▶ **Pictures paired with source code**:
==========

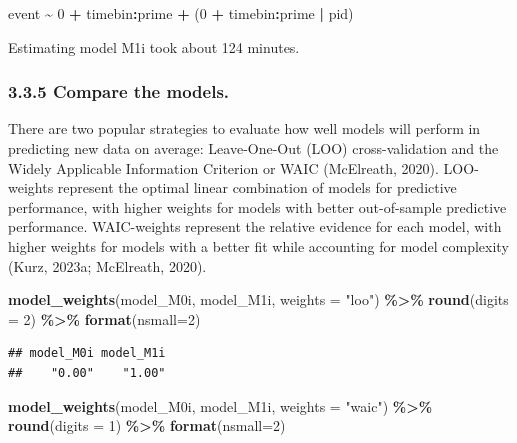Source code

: \documentclass[
  man, donotrepeattitle,floatsintext]{apa6}
\newenvironment{Shaded}{\begin{snugshade}}{\end{snugshade}}
\newcommand{\AttributeTok}[1]{\textcolor[rgb]{0.13,0.29,0.53}{#1}}
\newcommand{\DecValTok}[1]{\textcolor[rgb]{0.00,0.00,0.81}{#1}}
\newcommand{\FunctionTok}[1]{\textcolor[rgb]{0.13,0.29,0.53}{\textbf{#1}}}
\newcommand{\NormalTok}[1]{#1}
\newcommand{\SpecialCharTok}[1]{\textcolor[rgb]{0.81,0.36,0.00}{\textbf{#1}}}
\newcommand{\StringTok}[1]{\textcolor[rgb]{0.31,0.60,0.02}{#1}}
\begin{document}
\begin{Shaded}
\begin{Highlighting}[]
\NormalTok{event }\SpecialCharTok{\textasciitilde{}} \DecValTok{0} \SpecialCharTok{+}\NormalTok{ timebin}\SpecialCharTok{:}\NormalTok{prime }\SpecialCharTok{+}\NormalTok{ (}\DecValTok{0} \SpecialCharTok{+}\NormalTok{ timebin}\SpecialCharTok{:}\NormalTok{prime }\SpecialCharTok{|}\NormalTok{ pid)}
\end{Highlighting}
\end{Shaded}

Estimating model M1i took about 124 minutes.

\subsubsection{3.3.5 Compare the models.}\label{compare-the-models.}

There are two popular strategies to evaluate how well models will perform in predicting new data on average: Leave-One-Out (LOO) cross-validation and the Widely Applicable Information Criterion or WAIC (McElreath, 2020). LOO-weights represent the optimal linear combination of models for predictive performance, with higher weights for models with better out-of-sample predictive performance. WAIC-weights represent the relative evidence for each model, with higher weights for models with a better fit while accounting for model complexity (Kurz, 2023a; McElreath, 2020).

\footnotesize

\begin{Shaded}
\begin{Highlighting}[]
\FunctionTok{model\_weights}\NormalTok{(model\_M0i, model\_M1i, }\AttributeTok{weights =} \StringTok{"loo"}\NormalTok{) }\SpecialCharTok{\%\textgreater{}\%} \FunctionTok{round}\NormalTok{(}\AttributeTok{digits =} \DecValTok{2}\NormalTok{) }\SpecialCharTok{\%\textgreater{}\%} \FunctionTok{format}\NormalTok{(}\AttributeTok{nsmall=}\DecValTok{2}\NormalTok{)}
\end{Highlighting}
\end{Shaded}

\begin{verbatim}
## model_M0i model_M1i 
##    "0.00"    "1.00"
\end{verbatim}

\begin{Shaded}
\begin{Highlighting}[]
\FunctionTok{model\_weights}\NormalTok{(model\_M0i, model\_M1i, }\AttributeTok{weights =} \StringTok{"waic"}\NormalTok{) }\SpecialCharTok{\%\textgreater{}\%} \FunctionTok{round}\NormalTok{(}\AttributeTok{digits =} \DecValTok{1}\NormalTok{) }\SpecialCharTok{\%\textgreater{}\%} \FunctionTok{format}\NormalTok{(}\AttributeTok{nsmall=}\DecValTok{2}\NormalTok{)}
\end{Highlighting}
\end{Shaded}
\end{document}
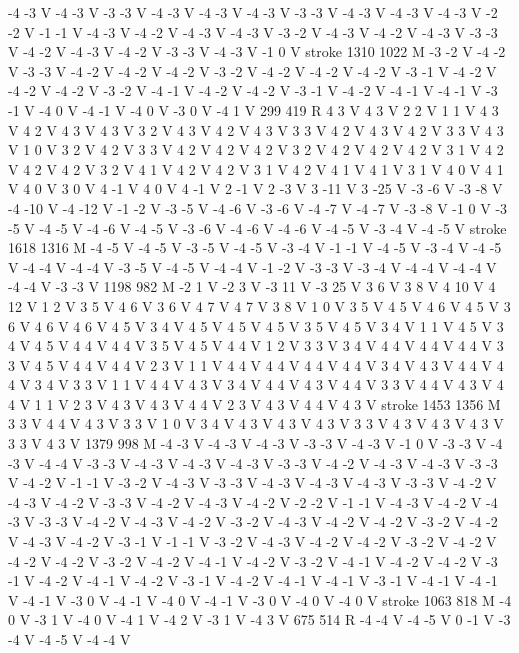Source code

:{{-4 -3 V
-4 -3 V
-3 -3 V
-4 -3 V
-4 -3 V
-4 -3 V
-3 -3 V
-4 -3 V
-4 -3 V
-4 -3 V
-2 -2 V
-1 -1 V
-4 -3 V
-4 -2 V
-4 -3 V
-4 -3 V
-3 -2 V
-4 -3 V
-4 -2 V
-4 -3 V
-3 -3 V
-4 -2 V
-4 -3 V
-4 -2 V
-3 -3 V
-4 -3 V
-1 0 V
stroke
1310 1022 M
-3 -2 V
-4 -2 V
-3 -3 V
-4 -2 V
-4 -2 V
-4 -2 V
-3 -2 V
-4 -2 V
-4 -2 V
-4 -2 V
-3 -1 V
-4 -2 V
-4 -2 V
-4 -2 V
-3 -2 V
-4 -1 V
-4 -2 V
-4 -2 V
-3 -1 V
-4 -2 V
-4 -1 V
-4 -1 V
-3 -1 V
-4 0 V
-4 -1 V
-4 0 V
-3 0 V
-4 1 V
299 419 R
4 3 V
4 3 V
2 2 V
1 1 V
4 3 V
4 2 V
4 3 V
4 3 V
3 2 V
4 3 V
4 2 V
4 3 V
3 3 V
4 2 V
4 3 V
4 2 V
3 3 V
4 3 V
1 0 V
3 2 V
4 2 V
3 3 V
4 2 V
4 2 V
4 2 V
3 2 V
4 2 V
4 2 V
4 2 V
3 1 V
4 2 V
4 2 V
4 2 V
3 2 V
4 1 V
4 2 V
4 2 V
3 1 V
4 2 V
4 1 V
4 1 V
3 1 V
4 0 V
4 1 V
4 0 V
3 0 V
4 -1 V
4 0 V
4 -1 V
2 -1 V
2 -3 V
3 -11 V
3 -25 V
-3 -6 V
-3 -8 V
-4 -10 V
-4 -12 V
-1 -2 V
-3 -5 V
-4 -6 V
-3 -6 V
-4 -7 V
-4 -7 V
-3 -8 V
-1 0 V
-3 -5 V
-4 -5 V
-4 -6 V
-4 -5 V
-3 -6 V
-4 -6 V
-4 -6 V
-4 -5 V
-3 -4 V
-4 -5 V
stroke
1618 1316 M
-4 -5 V
-4 -5 V
-3 -5 V
-4 -5 V
-3 -4 V
-1 -1 V
-4 -5 V
-3 -4 V
-4 -5 V
-4 -4 V
-4 -4 V
-3 -5 V
-4 -5 V
-4 -4 V
-1 -2 V
-3 -3 V
-3 -4 V
-4 -4 V
-4 -4 V
-4 -4 V
-3 -3 V
1198 982 M
-2 1 V
-2 3 V
-3 11 V
-3 25 V
3 6 V
3 8 V
4 10 V
4 12 V
1 2 V
3 5 V
4 6 V
3 6 V
4 7 V
4 7 V
3 8 V
1 0 V
3 5 V
4 5 V
4 6 V
4 5 V
3 6 V
4 6 V
4 6 V
4 5 V
3 4 V
4 5 V
4 5 V
4 5 V
3 5 V
4 5 V
3 4 V
1 1 V
4 5 V
3 4 V
4 5 V
4 4 V
4 4 V
3 5 V
4 5 V
4 4 V
1 2 V
3 3 V
3 4 V
4 4 V
4 4 V
4 4 V
3 3 V
4 5 V
4 4 V
4 4 V
2 3 V
1 1 V
4 4 V
4 4 V
4 4 V
4 4 V
3 4 V
4 3 V
4 4 V
4 4 V
3 4 V
3 3 V
1 1 V
4 4 V
4 3 V
3 4 V
4 4 V
4 3 V
4 4 V
3 3 V
4 4 V
4 3 V
4 4 V
1 1 V
2 3 V
4 3 V
4 3 V
4 4 V
2 3 V
4 3 V
4 4 V
4 3 V
stroke
1453 1356 M
3 3 V
4 4 V
4 3 V
3 3 V
1 0 V
3 4 V
4 3 V
4 3 V
4 3 V
3 3 V
4 3 V
4 3 V
4 3 V
3 3 V
4 3 V
1379 998 M
-4 -3 V
-4 -3 V
-4 -3 V
-3 -3 V
-4 -3 V
-1 0 V
-3 -3 V
-4 -3 V
-4 -4 V
-3 -3 V
-4 -3 V
-4 -3 V
-4 -3 V
-3 -3 V
-4 -2 V
-4 -3 V
-4 -3 V
-3 -3 V
-4 -2 V
-1 -1 V
-3 -2 V
-4 -3 V
-3 -3 V
-4 -3 V
-4 -3 V
-4 -3 V
-3 -3 V
-4 -2 V
-4 -3 V
-4 -2 V
-3 -3 V
-4 -2 V
-4 -3 V
-4 -2 V
-2 -2 V
-1 -1 V
-4 -3 V
-4 -2 V
-4 -3 V
-3 -3 V
-4 -2 V
-4 -3 V
-4 -2 V
-3 -2 V
-4 -3 V
-4 -2 V
-4 -2 V
-3 -2 V
-4 -2 V
-4 -3 V
-4 -2 V
-3 -1 V
-1 -1 V
-3 -2 V
-4 -3 V
-4 -2 V
-4 -2 V
-3 -2 V
-4 -2 V
-4 -2 V
-4 -2 V
-3 -2 V
-4 -2 V
-4 -1 V
-4 -2 V
-3 -2 V
-4 -1 V
-4 -2 V
-4 -2 V
-3 -1 V
-4 -2 V
-4 -1 V
-4 -2 V
-3 -1 V
-4 -2 V
-4 -1 V
-4 -1 V
-3 -1 V
-4 -1 V
-4 -1 V
-4 -1 V
-3 0 V
-4 -1 V
-4 0 V
-4 -1 V
-3 0 V
-4 0 V
-4 0 V
stroke
1063 818 M
-4 0 V
-3 1 V
-4 0 V
-4 1 V
-4 2 V
-3 1 V
-4 3 V
675 514 R
-4 -4 V
-4 -5 V
0 -1 V
-3 -4 V
-4 -5 V
-4 -4 V
}}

==========

▶ **TASK STATEMENT**:
Across the entries, how many lines contain "weights"? Reply with the number only.

▶ **TASK OUTPUT**:
3